* **DIRECTION A**:
Repeat the passage on third party claims word for word, from "Section 5.02 Notice" to "Party or (b)".

* **PASSAGE GIVEN**:
Section 5.02 Notice and Defense of Third Party Claims. Promptly
----------------------------------------
following the earlier of (a) receipt of notice of the commencement by a third
party of any Action against or otherwise involving any Indemnified Party or (b)
receipt of information from a third party alleging the existence of a claim
against an Indemnified Party, in either case, with respect to which
indemnification may be sought pursuant to this Agreement (a "Third Party
Claim"), the Indemnified Party shall give the Indemnifying Party written notice
thereof. The failure of the Indemnified Party to give notice as provided in
this Section 5.02 shall not relieve the Indemnifying Party of its obligations
under this Agreement, except to the extent that the Indemnifying Party is
prejudiced by such failure to give notice. Within 30 days after receipt of such
notice, the Indemnifying Party shall by giving written notice thereof to the
Indemnified Party, (a) acknowledge, as between the parties hereto, liability
for, and at its option assume the defense of such Third Party Claim at its sole
cost and expense or (b) object to the claim of indemnification set forth in the
notice delivered by the Indemnified Party pursuant to the first sentence of this
Section 5.02 setting forth the grounds therefor; provided that if the
--------
Indemnifying Party does not within the same 30 day period give the Indemnified
Party written notice acknowledging liability and electing to assume the defense
or objecting to such claim and setting forth the grounds therefor, the
Indemnifying Party shall be deemed to have acknowledged, as between the parties
hereto, its liability to the Indemnified Party for such Third Party Claim. Any
contest of a Third Party Claim as to which the Indemnifying Party has elected to
assume the defense shall be conducted by attorneys employed by the Indemnifying
Party and reasonably satisfactory to the Indemnified
Party; provided that the Indemnified Party shall have the right to participate
--------
in such proceedings and to be represented by attorneys of its own choosing at
the Indemnified Party's sole cost and expense. If the Indemnifying Party
assumes the defense of a Third Party Claim, the Indemnifying Party may settle
or compromise the claim without the prior written consent of the Indemnified
Party; provided that the Indemnifying Party may not agree to any such
--------
settlement pursuant to which any remedy or relief, other than monetary damages
for which the Indemnifying Party shall be responsible hereunder, shall be
applied to or against the Indemnified Party, without the prior written consent
of the Indemnified Party, which consent shall not be unreasonably withheld. If
the Indemnifying Party does not assume the defense of a Third Party Claim for
which it has acknowledged liability for indemnification under Article IV, the
Indemnified Party may require the Indemnifying Party to reimburse it on a
current basis for its reasonable expenses of investigation, reasonable
attorneys' fees and reasonable out-of-pocket expenses incurred in defending
against such Third Party Claim and the Indemnifying Party shall be bound by the
result obtained with respect thereto by the Indemnified Party; provided that the
--------
Indemnifying Party shall not be liable for any settlement effected without its
consent, which consent shall not be unreasonably withheld. The Indemnifying
Party shall pay to the Indemnified Party in cash the amount for which the
Indemnified Party is entitled to be indemnified (if any) within 15 days after
the final resolution of such Third Party Claim (whether by the final
nonappealable judgment of a court of competent jurisdiction or otherwise), or,
in the case of any Third Party Claim as to which the Indemnifying Party has not
acknowledged liability, within 15 days after such Indemnifying Party's objection
has been resolved by settlement, compromise or the final nonappealable judgment
of a court of competent jurisdiction.

* **RECORDS FOR THE EXERCISE**:
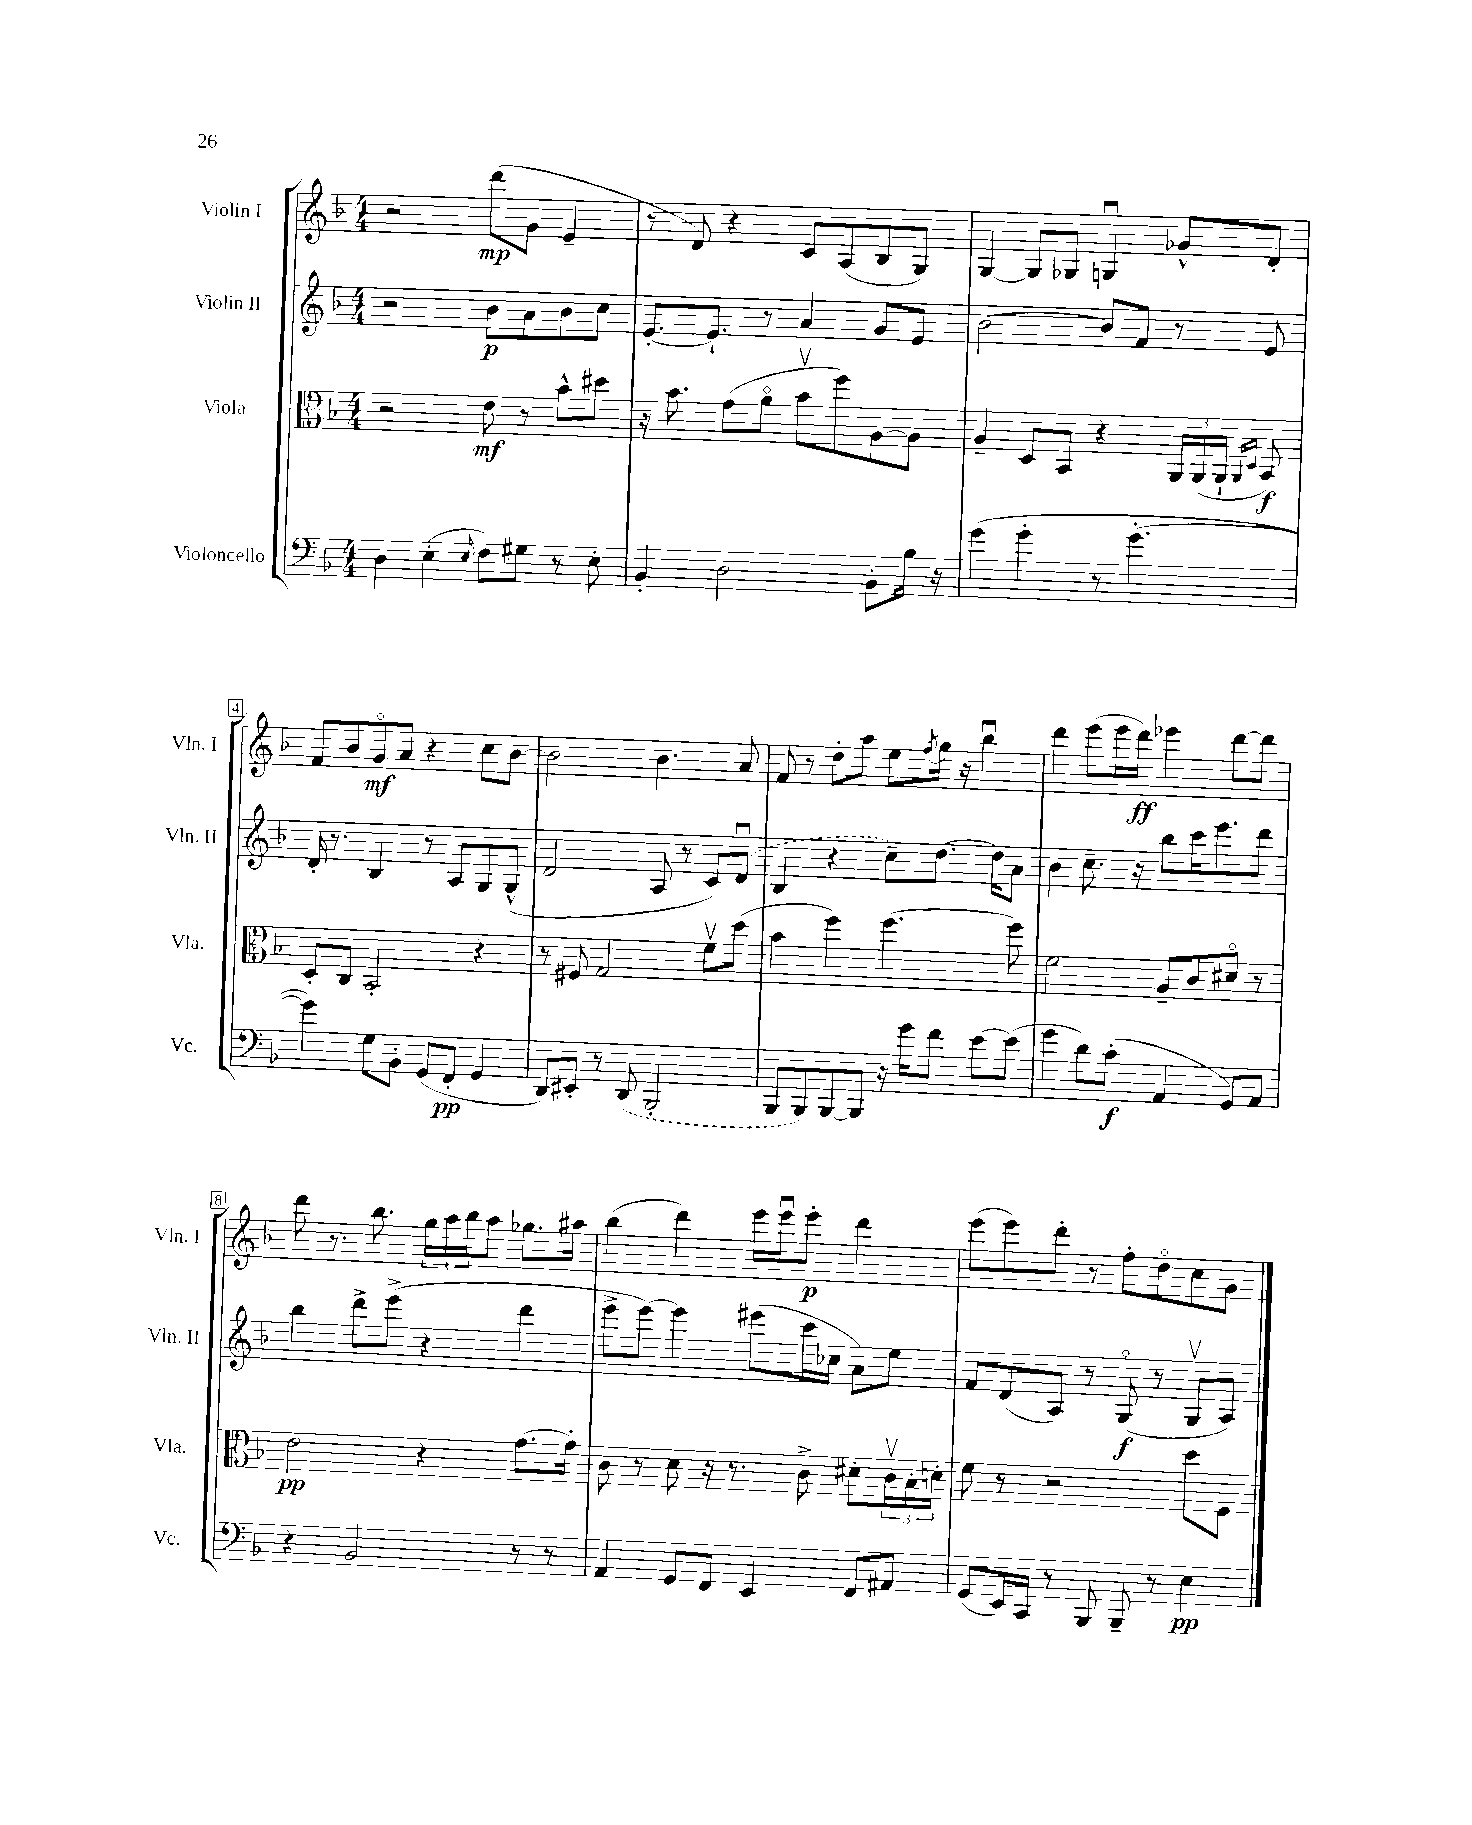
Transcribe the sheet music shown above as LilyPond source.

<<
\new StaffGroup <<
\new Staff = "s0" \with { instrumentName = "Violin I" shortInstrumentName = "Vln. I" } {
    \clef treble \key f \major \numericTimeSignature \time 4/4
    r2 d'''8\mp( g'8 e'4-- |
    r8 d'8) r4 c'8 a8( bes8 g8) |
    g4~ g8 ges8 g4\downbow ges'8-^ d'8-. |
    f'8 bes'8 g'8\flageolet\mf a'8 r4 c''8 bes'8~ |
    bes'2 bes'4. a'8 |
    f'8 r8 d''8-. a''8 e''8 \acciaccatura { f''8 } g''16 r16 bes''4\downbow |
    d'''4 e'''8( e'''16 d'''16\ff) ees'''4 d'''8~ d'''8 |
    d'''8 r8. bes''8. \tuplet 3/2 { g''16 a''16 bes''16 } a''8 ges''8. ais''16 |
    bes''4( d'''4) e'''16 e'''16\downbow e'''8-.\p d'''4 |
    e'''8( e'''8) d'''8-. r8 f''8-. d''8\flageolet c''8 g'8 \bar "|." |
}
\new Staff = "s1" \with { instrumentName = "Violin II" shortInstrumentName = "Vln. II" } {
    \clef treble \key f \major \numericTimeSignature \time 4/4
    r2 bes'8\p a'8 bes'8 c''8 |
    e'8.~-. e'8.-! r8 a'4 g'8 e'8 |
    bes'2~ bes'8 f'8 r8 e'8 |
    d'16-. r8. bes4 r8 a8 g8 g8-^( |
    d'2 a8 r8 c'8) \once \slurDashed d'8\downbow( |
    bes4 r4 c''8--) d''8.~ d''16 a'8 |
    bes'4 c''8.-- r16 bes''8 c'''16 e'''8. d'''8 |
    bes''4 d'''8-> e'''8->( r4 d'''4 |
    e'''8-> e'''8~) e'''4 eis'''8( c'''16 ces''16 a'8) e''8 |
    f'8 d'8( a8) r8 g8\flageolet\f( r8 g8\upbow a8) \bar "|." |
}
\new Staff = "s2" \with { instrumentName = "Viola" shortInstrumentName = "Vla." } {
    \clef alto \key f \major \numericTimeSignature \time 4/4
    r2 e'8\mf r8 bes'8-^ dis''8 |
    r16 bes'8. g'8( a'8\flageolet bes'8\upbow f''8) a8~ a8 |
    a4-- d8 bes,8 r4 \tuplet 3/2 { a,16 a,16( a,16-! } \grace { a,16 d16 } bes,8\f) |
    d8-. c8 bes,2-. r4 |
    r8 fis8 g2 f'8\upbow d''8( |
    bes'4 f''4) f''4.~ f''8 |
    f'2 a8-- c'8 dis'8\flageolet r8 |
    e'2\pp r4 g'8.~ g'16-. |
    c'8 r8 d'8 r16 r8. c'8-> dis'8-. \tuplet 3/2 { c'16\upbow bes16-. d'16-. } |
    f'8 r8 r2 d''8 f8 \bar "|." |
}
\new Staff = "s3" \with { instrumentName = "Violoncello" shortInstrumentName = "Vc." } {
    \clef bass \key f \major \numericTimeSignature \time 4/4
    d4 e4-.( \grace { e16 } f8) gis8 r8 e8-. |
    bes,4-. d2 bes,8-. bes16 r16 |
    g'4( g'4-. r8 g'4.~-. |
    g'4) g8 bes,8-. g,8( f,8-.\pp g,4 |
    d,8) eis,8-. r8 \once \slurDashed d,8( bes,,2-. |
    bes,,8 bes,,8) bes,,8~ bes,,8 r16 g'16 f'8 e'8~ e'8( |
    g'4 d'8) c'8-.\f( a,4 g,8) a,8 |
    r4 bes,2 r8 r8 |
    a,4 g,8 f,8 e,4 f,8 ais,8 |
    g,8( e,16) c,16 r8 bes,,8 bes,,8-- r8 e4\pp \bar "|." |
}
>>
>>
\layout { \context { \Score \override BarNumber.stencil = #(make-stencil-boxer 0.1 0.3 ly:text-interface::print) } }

* **DIRECTION B**:
Extract every line of the records that holds the string "instrumentName". Case counts.

* **RESPONSE A**:
Section 5.02 Notice and Defense of Third Party Claims. Promptly
----------------------------------------
following the earlier of (a) receipt of notice of the commencement by a third
party of any Action against or otherwise involving any Indemnified Party or (b)

* **RESPONSE B**:
\new Staff = "s0" \with { instrumentName = "Violin I" shortInstrumentName = "Vln. I" } {
\new Staff = "s1" \with { instrumentName = "Violin II" shortInstrumentName = "Vln. II" } {
\new Staff = "s2" \with { instrumentName = "Viola" shortInstrumentName = "Vla." } {
\new Staff = "s3" \with { instrumentName = "Violoncello" shortInstrumentName = "Vc." } {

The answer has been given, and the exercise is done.